А банька-то не выстыла…
Охота за зимним гусем не сложилась. Весь декабрь погода замолаживала. Дождь и слякоть. Проселки распустило, поля заплыли. Сунешься и…тпр-р – приехали, берись за лопату. Чуть протащился – повторяй сначала. А в голове нескончаемо песня Высоцкого про свою колею звучит. Таки, рискнули, безбожники, в святочную неделю. Ан, не улестил Владыко Небесный: дескать, не тем занимаетесь, когда людишкам отдыхать велено. И гусю, должно, приказал сидеть на лиманах.
Едем назад, притомленные и унылые, молчим. Тут егерь наш, и говорит:
- А чего это вы, хлопцы, печалитесь? Подумаешь, гуся нет! Бу-удет, непременно в другой раз будет. Сегодня ж старый Новый год! Калядки, щедривки, засевания…
Оставайтесь у нас. Посмотрите, как на селе в Щедрый вечер гуляют.

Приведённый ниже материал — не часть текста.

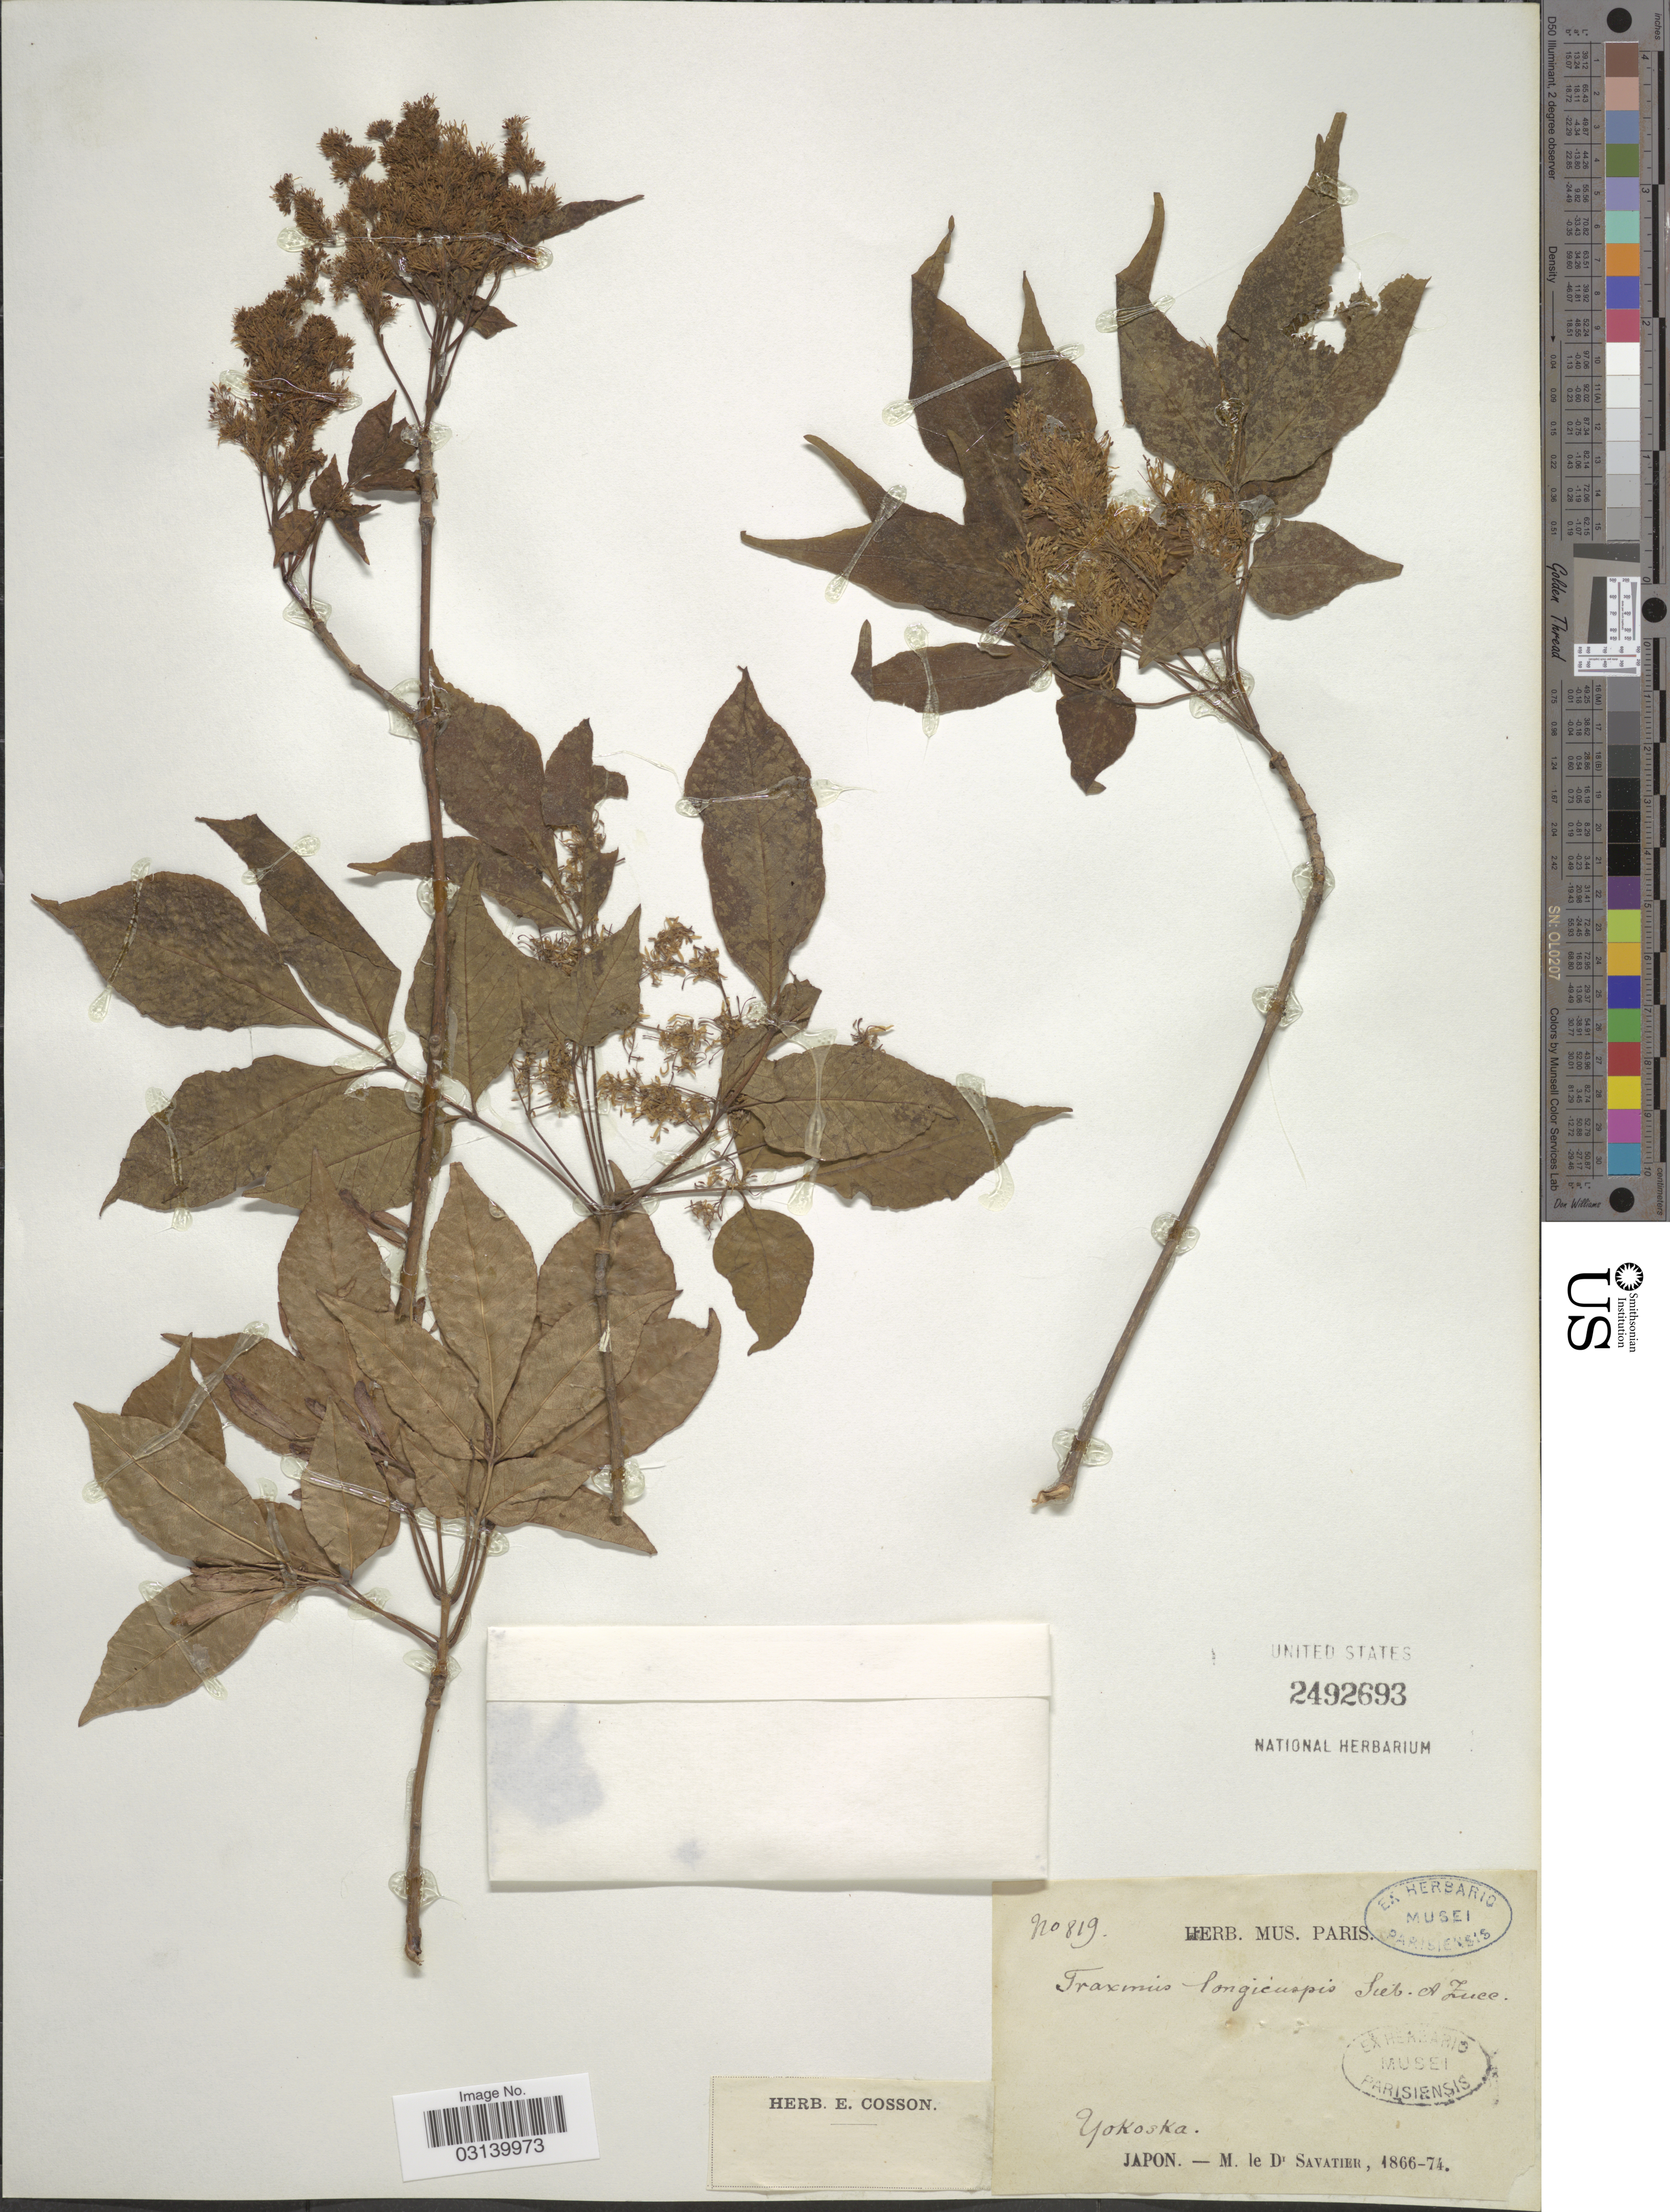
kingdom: Plantae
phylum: Tracheophyta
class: Magnoliopsida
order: Lamiales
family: Oleaceae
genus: Fraxinus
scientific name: Fraxinus longicuspis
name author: Siebold & Zucc.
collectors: M. Savatier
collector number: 819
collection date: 1866/1874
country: Japan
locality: Yokoska.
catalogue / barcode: US 2492693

В городах давно позабыли, как надо праздновать.
День на вечер – дело к ночи, а впереди пять сотен верст. Остались.
Прихватив гостинцев, так гуртом и завалились к хозяевам. Там уж и стол накрыт.
Чего только не наготовила егерева молодка. И впрямь, неизбывна традиция. Не успели у стола определиться: стук, стук в дверь.
-Вот бы раньше приехали. Тут столько щедровальниц перебывало, но девочки только до пяти ходят. Эти, небось, последние, - пошла открывать Оксана.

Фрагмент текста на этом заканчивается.